Come mai hai voluto presentare la mostra nel tuo studio e non nelle gallerie?
Come i musei anche le gallerie stanno vivendo una fase problematica, se molte hanno chiuso i battenti in genere per poca lungimiranza, altre hanno ridimensionato con gli obiettivi anche l'entusiasmo e questa per un artista è l'unica molla che spinge a condividere i progetti. Così quando non si percepisce quella benedetta follia di osare oltre, quella che è essenzialmente una visione si spegne e con essa la magia e si parla solo di numeri e mercato. Per quanto mi riguarda credo nella provvidenza e quello che ho (può sembrare niente o infinitamente tanto in base allo stato d'animo) è sempre una benedizione. Il motivo principale che mi ha mosso a inaugurare per la prima volta nel mio studio e anche il fatto che in qualsiasi altro spazio, questa mostra, si sarebbe caricata di un significato commerciale che avrebbe appesantito la freschezza della proposta.
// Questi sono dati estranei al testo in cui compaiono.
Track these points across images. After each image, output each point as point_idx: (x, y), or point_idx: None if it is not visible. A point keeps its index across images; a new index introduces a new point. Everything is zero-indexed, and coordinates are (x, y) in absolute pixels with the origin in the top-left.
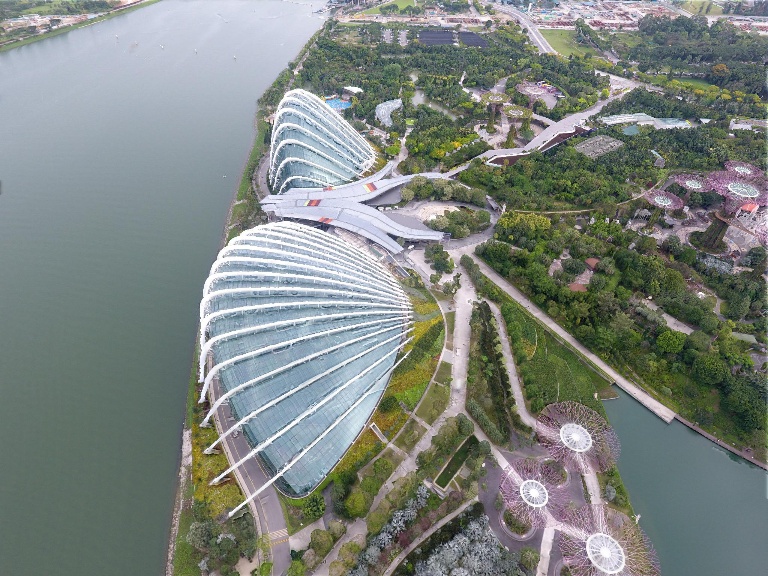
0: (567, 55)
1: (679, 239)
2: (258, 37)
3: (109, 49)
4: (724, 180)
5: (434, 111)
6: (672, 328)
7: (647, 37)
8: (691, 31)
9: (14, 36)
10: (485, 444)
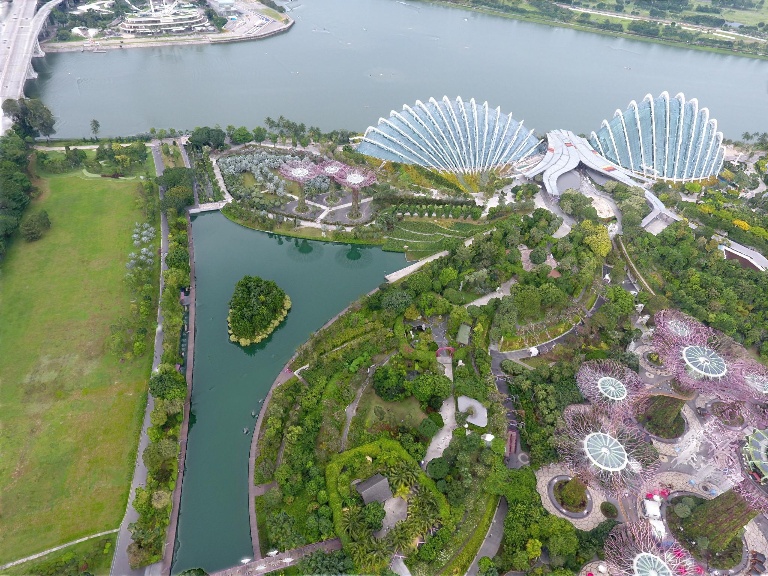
0: None
1: (629, 357)
2: None
3: None
4: (729, 356)
5: None
6: (475, 301)
7: None
8: None
9: (762, 52)
10: (370, 188)
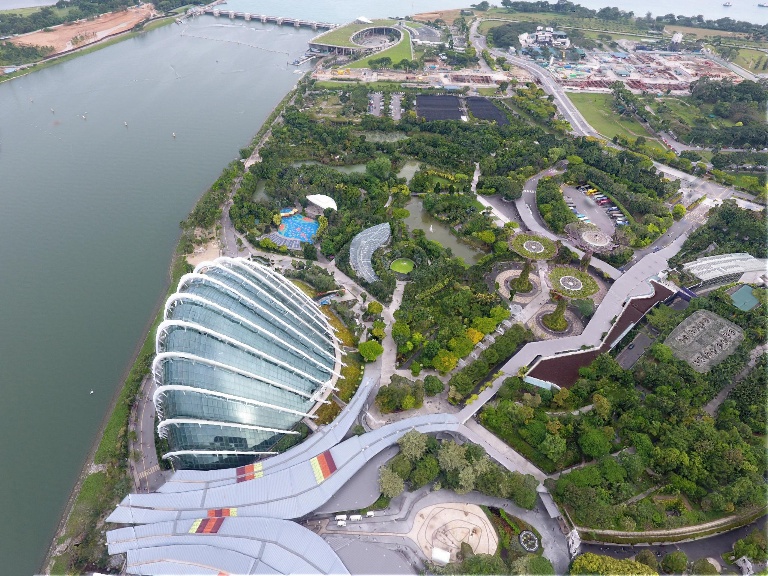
0: (609, 135)
1: None
2: (213, 101)
3: (14, 119)
4: None
5: (437, 249)
6: None
7: (706, 107)
8: (760, 99)
9: None
10: None
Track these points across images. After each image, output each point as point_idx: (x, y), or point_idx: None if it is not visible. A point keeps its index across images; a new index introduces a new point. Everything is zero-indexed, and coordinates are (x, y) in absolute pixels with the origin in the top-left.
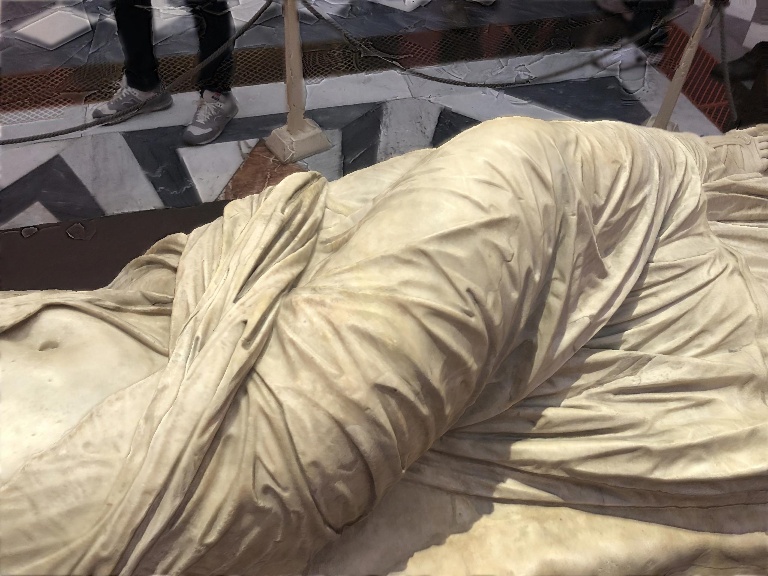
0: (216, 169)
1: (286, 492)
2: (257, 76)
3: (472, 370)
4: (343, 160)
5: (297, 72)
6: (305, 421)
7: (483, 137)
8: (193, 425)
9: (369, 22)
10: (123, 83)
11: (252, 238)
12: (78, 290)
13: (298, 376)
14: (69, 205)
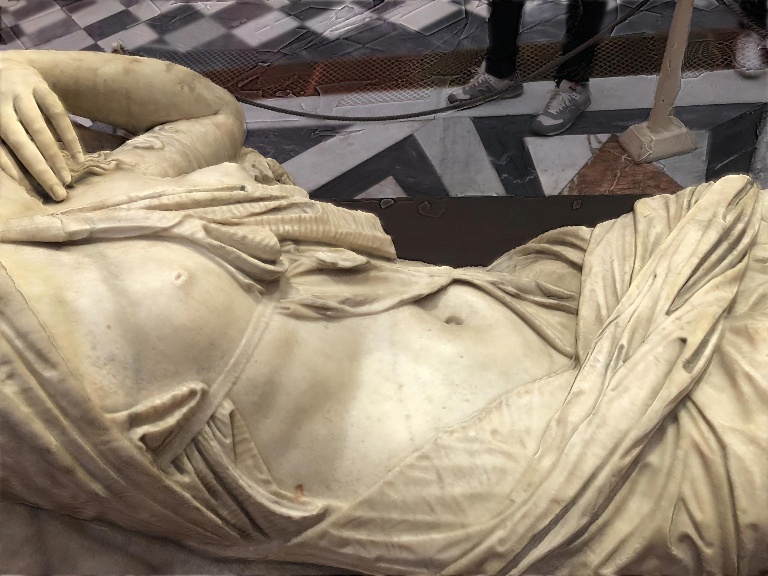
0: (562, 162)
1: (708, 548)
2: (614, 68)
3: None
4: (707, 165)
5: (676, 64)
6: (754, 474)
7: None
8: (614, 442)
9: (752, 11)
10: (481, 69)
11: (685, 244)
12: None
13: (751, 418)
14: (417, 182)
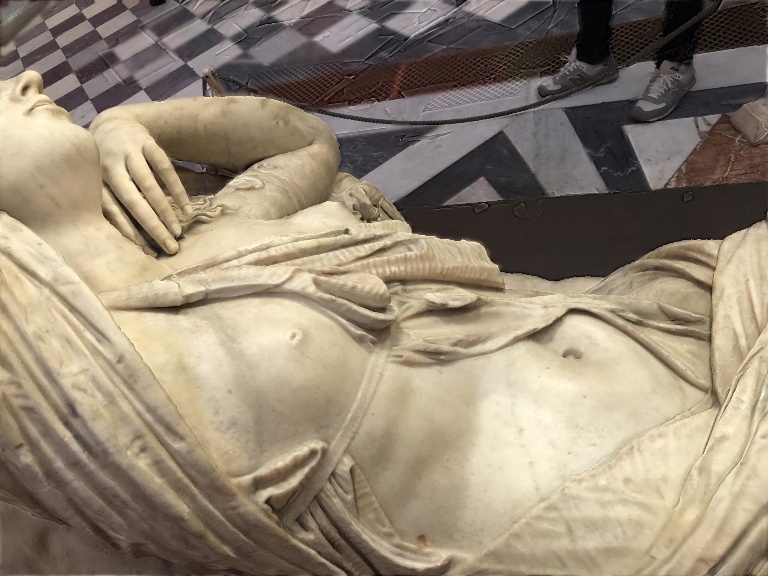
0: (667, 149)
1: None
2: (720, 40)
3: None
4: None
5: None
6: None
7: None
8: None
9: None
10: (572, 57)
11: None
12: (526, 271)
13: None
14: (510, 182)
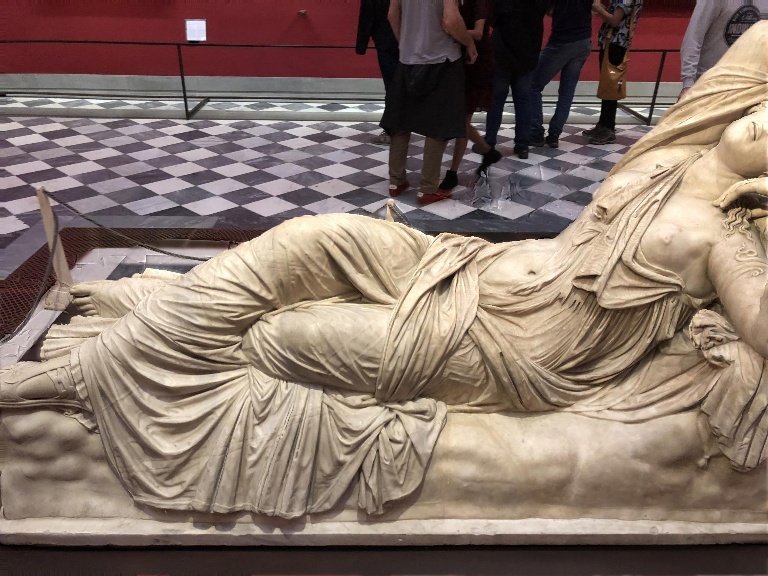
0: None
1: None
2: None
3: None
4: None
5: None
6: None
7: (319, 221)
8: None
9: None
10: None
11: (438, 269)
12: None
13: None
14: None
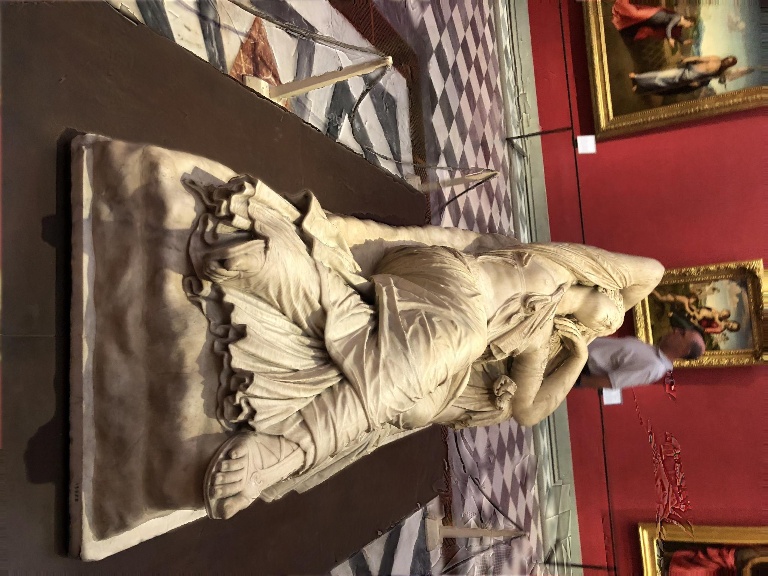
0: None
1: None
2: None
3: (435, 263)
4: None
5: None
6: None
7: None
8: None
9: None
10: None
11: None
12: (378, 471)
13: None
14: None
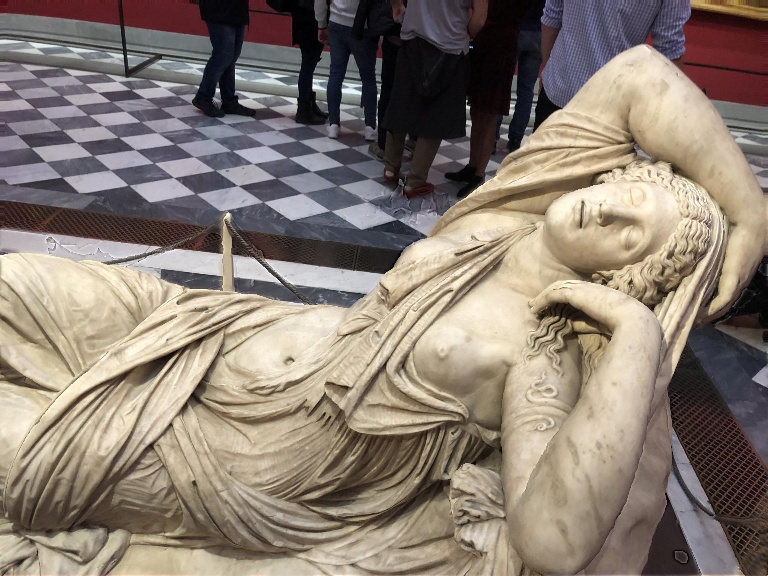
0: None
1: None
2: None
3: None
4: None
5: None
6: None
7: None
8: None
9: None
10: None
11: (140, 348)
12: None
13: (168, 285)
14: None
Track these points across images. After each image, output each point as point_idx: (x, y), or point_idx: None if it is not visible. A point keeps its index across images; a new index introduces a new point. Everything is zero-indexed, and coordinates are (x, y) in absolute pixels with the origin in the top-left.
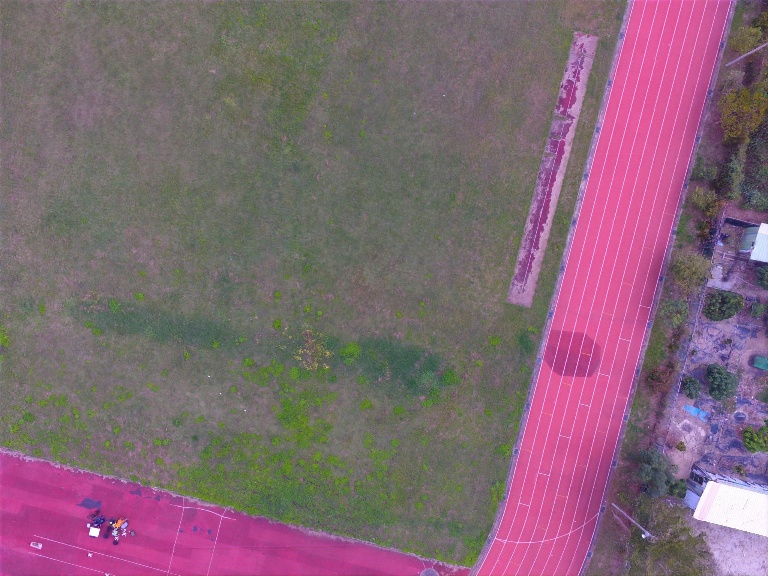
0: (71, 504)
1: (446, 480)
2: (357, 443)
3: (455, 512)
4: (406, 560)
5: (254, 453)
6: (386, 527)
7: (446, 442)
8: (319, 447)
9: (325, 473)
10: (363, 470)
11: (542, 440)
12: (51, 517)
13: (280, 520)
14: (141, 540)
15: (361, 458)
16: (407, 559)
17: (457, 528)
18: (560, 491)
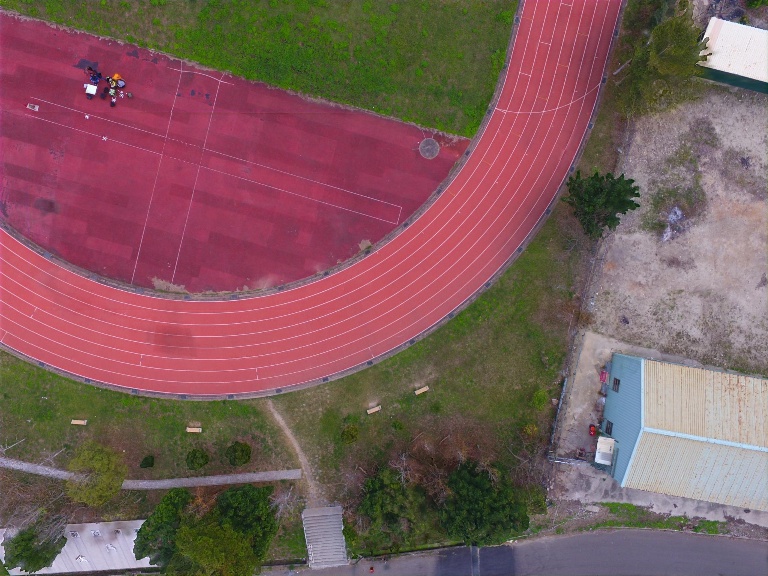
0: (67, 65)
1: (446, 47)
2: (356, 8)
3: (455, 81)
4: (406, 129)
5: (252, 15)
6: (386, 95)
7: (446, 8)
8: (318, 11)
9: (324, 37)
10: (362, 35)
11: (543, 8)
12: (47, 78)
13: (279, 85)
14: (138, 104)
15: (360, 23)
16: (407, 128)
17: (457, 97)
18: (561, 60)
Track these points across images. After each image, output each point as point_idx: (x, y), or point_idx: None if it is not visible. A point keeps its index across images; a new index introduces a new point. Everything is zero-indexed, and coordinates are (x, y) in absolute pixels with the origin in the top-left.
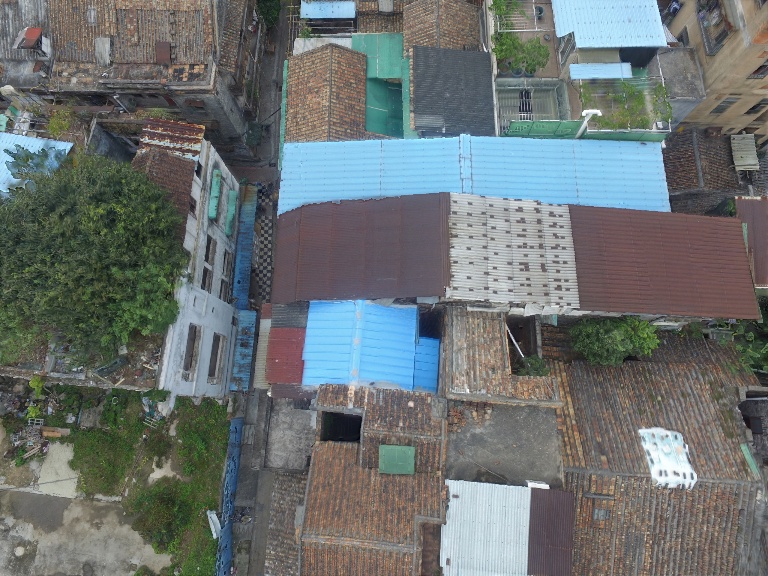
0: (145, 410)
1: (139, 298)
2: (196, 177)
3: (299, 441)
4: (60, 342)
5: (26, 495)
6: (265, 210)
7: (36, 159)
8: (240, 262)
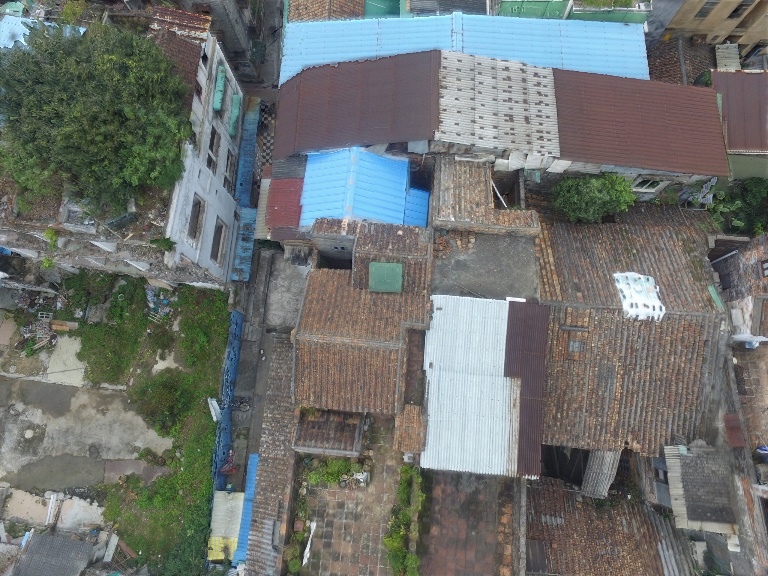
0: (150, 306)
1: (148, 141)
2: (202, 65)
3: (296, 302)
4: (73, 197)
5: (35, 383)
6: (267, 127)
7: (52, 32)
8: (243, 166)
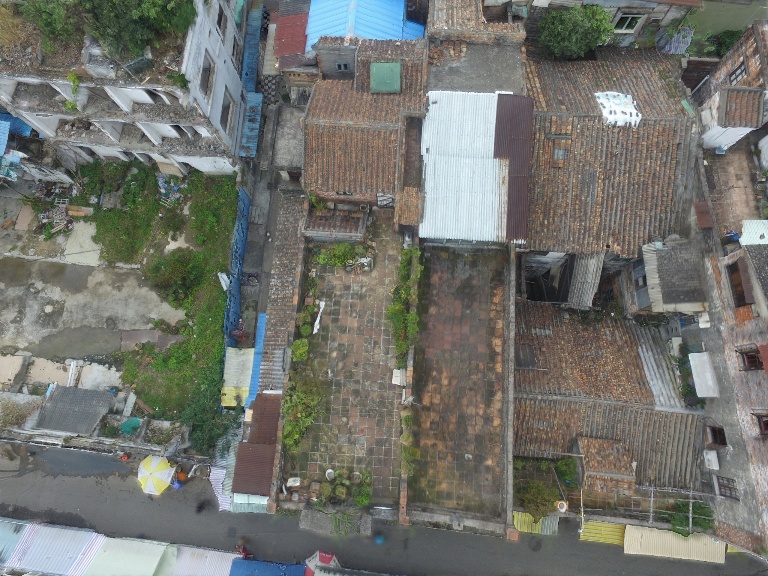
0: (161, 191)
1: None
2: None
3: None
4: (94, 42)
5: (54, 264)
6: None
7: None
8: (248, 58)
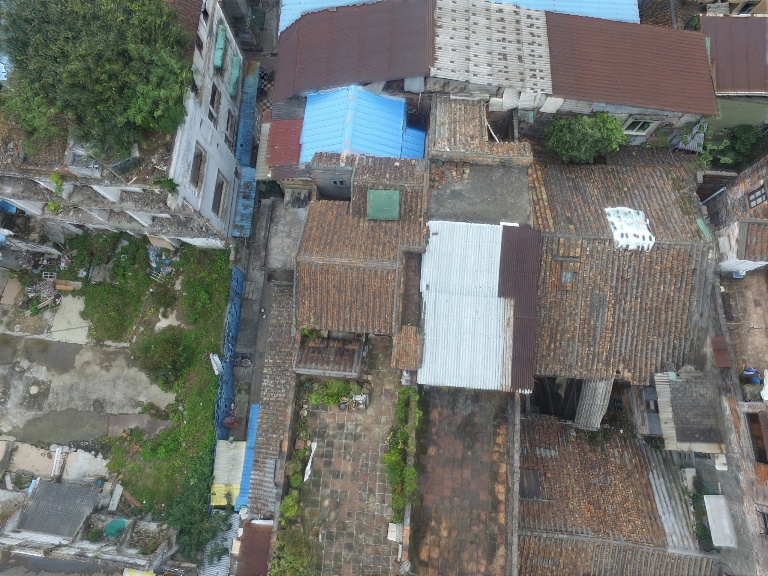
0: (152, 265)
1: (152, 80)
2: (203, 20)
3: None
4: (78, 141)
5: (40, 342)
6: (267, 94)
7: None
8: (243, 128)
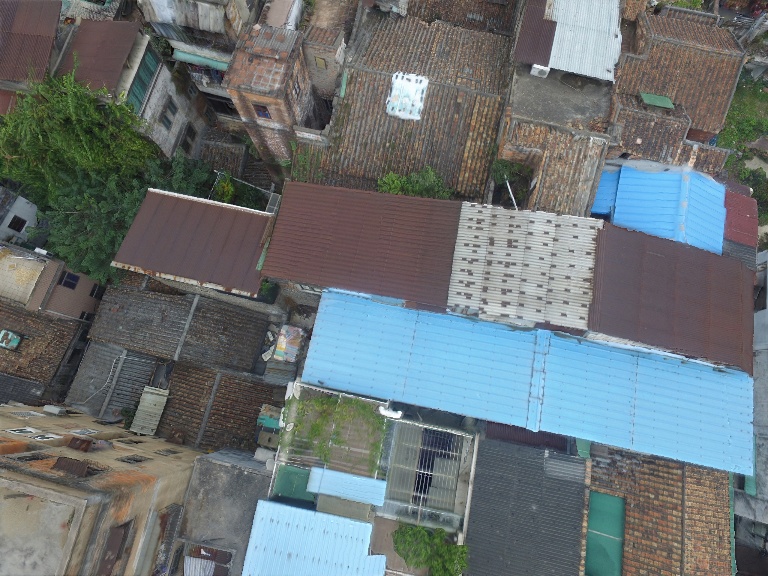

Ho voluto lo spazio più reale di tutti, dove l'autore è colui che condivide e introduce il pubblico alla corretta comprensione.

Per salutare i nostri lettori, cosa immagini dentro queste borse e chi sono coloro che le indossano?
Ottima domanda. Se il "fuori" è evidente, l'interno è misterioso. Di certo immagino un tipo indipendente, uno che fa ricerca, che ama i rapporti e al tempo stesso tiene alla propria identità. Leggevo che un magazine londinese ha fatto una statistica sul valore medio contenuto in una borsa da donna e sono arrivati a quantificarlo in oltre mille euro, tra cellulari, creme, profumi e trucchi; a me interessa altro, non il costo ma la magia. Lo scrigno che accoglie qualsiasi cosa senza quasi farci caso. A me piace immaginare che ci finiscano briciole e biglietti da visita, gomme da masticare e l'Ipad, un cioccolatino e il passaporto. Tutto sommato vorrei che queste borse parlassero di noi come lo fanno certi dipinti; invisibili, appese o appoggiate da qualche parte, eppure sacre e inviolabili. Conterranno pure degli occhiali da sole, ma dalle lenti colorate mai messe prima, sempre diverse e uniche, perché a ciascuno la propria gradazione.